Em um relatório que mistura absurdos e contradições, o Exército israelense classificou como “erro profissional” o massacre de 15 trabalhadores humanitários em Gaza em março de 2024 — incluindo o sepultamento de corpos e ambulâncias em uma vala comum. A investigação interna, divulgada nesta semana, admitiu “falhas operacionais” mas ignorou evidências de execuções sumárias, enquanto familiares e organizações internacionais exigem justiça.

A cronologia do horror

  • 23 de março: Quatro ambulâncias da Crescente Vermelho Palestino (PRCS) e um caminhão de bombeiros foram enviados a Rafah após um ataque aéreo.
  • Perda de contato: Às 5h, paramédicos relataram vítimas no chão antes de serem atingidos por tiros israelenses por mais de 5 minutos. Um carro da ONU também foi alvejado.
  • Bloqueio: Israel impediu acesso ao local por dias, até que uma vala com 14 corpos e veículos esmagados fosse encontrada em 30 de março. O 15º trabalhador, Assaad al-Nassasra, segue preso.

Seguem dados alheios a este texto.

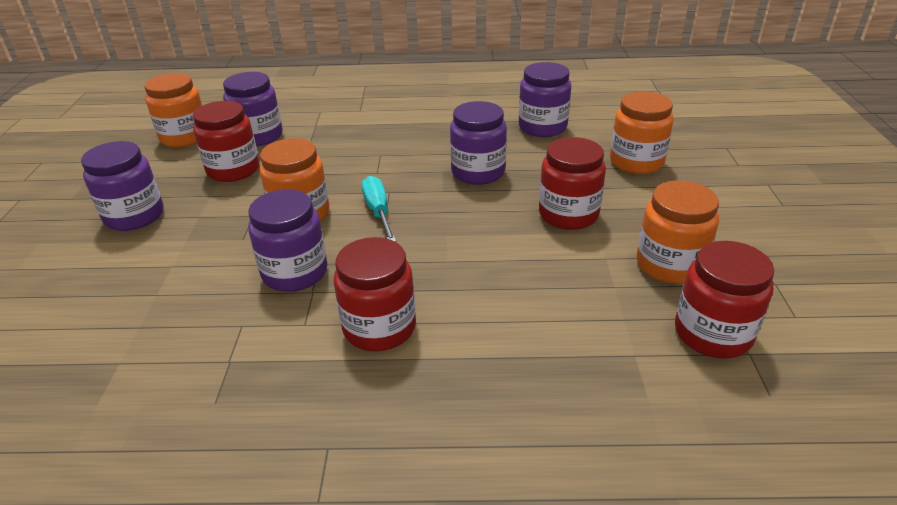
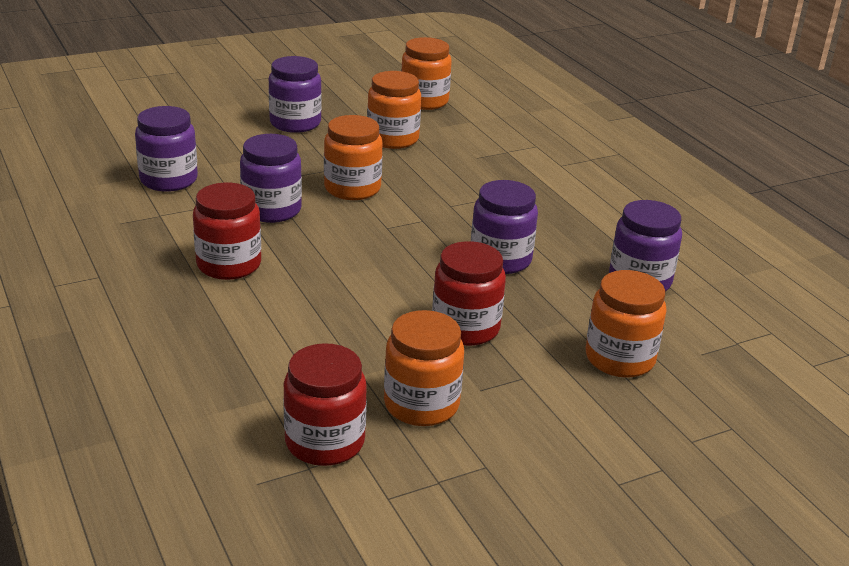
camera: 60 degrees right, 5 degrees down
(233, 170) = (393, 139): red jar -> orange jar
(258, 136) = (458, 132): purple jar -> purple jar (169, 180)
(378, 212) = (385, 223): turquoise screwdriver -> none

O vídeo que desmonta a narrativa

Gravações do celular do paramédico Rifaat Radwan, morto no ataque, mostram:

  • Ambulâncias com luzes de emergência ligadas e equipes em coletes refletores.
  • Tiroteio intenso começa quando socorristas descem para ajudar.
  • Radwan recita a Shahada (profissão de fé islâmica) antes de morrer.

As justificativas de Israel

  1. “Falha de reconhecimento”: Alegou que luzes de ambulâncias não eram visíveis em óculos de visão noturna.
  2. “Ameaça imaginária”: Um comandante teria confundido resgate com “operação do Hamas”.
  3. Bulldozers sobre corpos: Classificaram o atropelamento de corpos como “proteção até resgate”, não ocultação.

Nenhum militar foi indiciado. Um vice-comandante foi exonerado, outro repreendido.

Execuções e acobertamento?

  • Mahmoud Bassal (Defesa Civil de Gaza) relatou corpos com mãos amarradas e tiros na cabeça.
  • A ONU confirmou que vítimas estavam “de luvas e uniformes” durante o ataque.
  • Israel insiste que “6 eram do Hamas”, sem provas — mesmo sem armas nos veículos.

O padrão de impunidade

Organizações de direitos humanos lembram casos como o da jornalista Shireen Abu Akleh, morta em 2022 e inicialmente culpada por “fogo palestino”. O Tribunal Penal Internacional já alertou sobre a falta de investigações sérias em crimes de guerra israelenses.

Younis al-Khatib, presidente do PRCS, rejeitou o relatório: “Por que enterraram os corpos se foi um ‘erro’?”. Para o grupo Breaking the Silence, a autossabotagem das investigações é sistêmica.

Enquanto isso, as luzes das ambulâncias de Gaza — apagadas a balas — seguem como símbolo de uma guerra onde até a humanidade virou alvo.